TANAMI - Project Description

LBA Telescopes

Observations:

TANAMI observations are made with the Australian/South-African Long Baseline Array (LBA+), using the antennas at Parkes (64m), ATCA (5x22m), Mopra (22m), Hobart (26m), Ceduna (30m) and the associated antennas Tidbinbilla (DSN 70m or 34m), the IVS antennas TIGO (6m) and O'Higgins (9m) and Hartebeesthoek (26m).  In recent years, our array is frequently augmented by Warkworth (30m), Katherine (12m), Yarragadee (12m), and a single antenna from ASKAP (12m). We conduct snapshot observations at 8.4GHz and 22GHz with a typical ~60min integration time per frequency observed in typically 8 scans distributed over 12 hours. Target sources are monitored every ~4 months with a typical angular resolution of 1.5 x 0.7 mas.

TIGO O'Higgins

Multifrequency blazar SED studies will play an important role in the Fermi era: The TANAMI program is supported by an approved ATCA program for flux density monitoring between 6cm and 7mm, with largely overlapping target lists (team contact Phil Edwards, Philip.Edwards@csiro.au). Simultaneous to TANAMI and Fermi observations, Swift UVOT/XRT observations are collecting UV to X-ray broadband source spectra (PI M. Kadler, Matthias.Kadler@sternwarte.uni-erlangen.de).


The TANAMI-Fermi Connection:

AGN jets pointed at small angles to our line of sight, so-called blazars, emit radiation up to the highest energies in the electromagnetic spectrum. The Fermi satellite searches for high frequency gamma-ray emission from AGN (and other objects) on the whole sky. We are studying the jet activity of Southern-Hemisphere AGN at radio wavelengths contemporaneously with Fermi.

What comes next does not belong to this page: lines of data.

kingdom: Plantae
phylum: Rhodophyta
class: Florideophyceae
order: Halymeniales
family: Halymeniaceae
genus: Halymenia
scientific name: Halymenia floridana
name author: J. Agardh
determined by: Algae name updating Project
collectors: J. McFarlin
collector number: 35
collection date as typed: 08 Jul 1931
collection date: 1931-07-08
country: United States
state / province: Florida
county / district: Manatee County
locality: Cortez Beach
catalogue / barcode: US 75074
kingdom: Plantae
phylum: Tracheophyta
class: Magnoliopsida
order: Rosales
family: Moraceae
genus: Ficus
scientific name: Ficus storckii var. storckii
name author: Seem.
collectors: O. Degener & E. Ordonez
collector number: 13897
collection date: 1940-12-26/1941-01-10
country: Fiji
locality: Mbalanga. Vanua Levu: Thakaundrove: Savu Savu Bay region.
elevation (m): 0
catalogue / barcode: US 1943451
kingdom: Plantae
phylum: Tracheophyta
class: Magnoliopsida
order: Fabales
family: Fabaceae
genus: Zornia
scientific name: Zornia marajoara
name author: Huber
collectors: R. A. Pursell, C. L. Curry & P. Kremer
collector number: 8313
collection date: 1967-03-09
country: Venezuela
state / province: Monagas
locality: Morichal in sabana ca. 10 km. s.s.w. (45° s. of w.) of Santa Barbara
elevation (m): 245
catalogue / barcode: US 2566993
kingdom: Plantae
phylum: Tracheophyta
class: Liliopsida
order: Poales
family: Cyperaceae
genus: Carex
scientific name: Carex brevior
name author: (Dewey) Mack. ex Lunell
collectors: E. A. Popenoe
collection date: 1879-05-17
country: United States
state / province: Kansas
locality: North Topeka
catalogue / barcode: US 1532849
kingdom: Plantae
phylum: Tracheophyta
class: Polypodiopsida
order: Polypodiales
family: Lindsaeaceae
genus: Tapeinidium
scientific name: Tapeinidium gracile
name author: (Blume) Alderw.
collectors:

Key questions addressed by the TANAMI program: Where are the γ-rays produced in AGN jets? Are the γ-rays  beamed with the same Lorentz factor as indicated by superluminal motion? Are γ-ray flares accompanied by jet-component ejections? Is γ-ray  activity in AGN related to the production of extragalactic neutrinos detected by IceCube?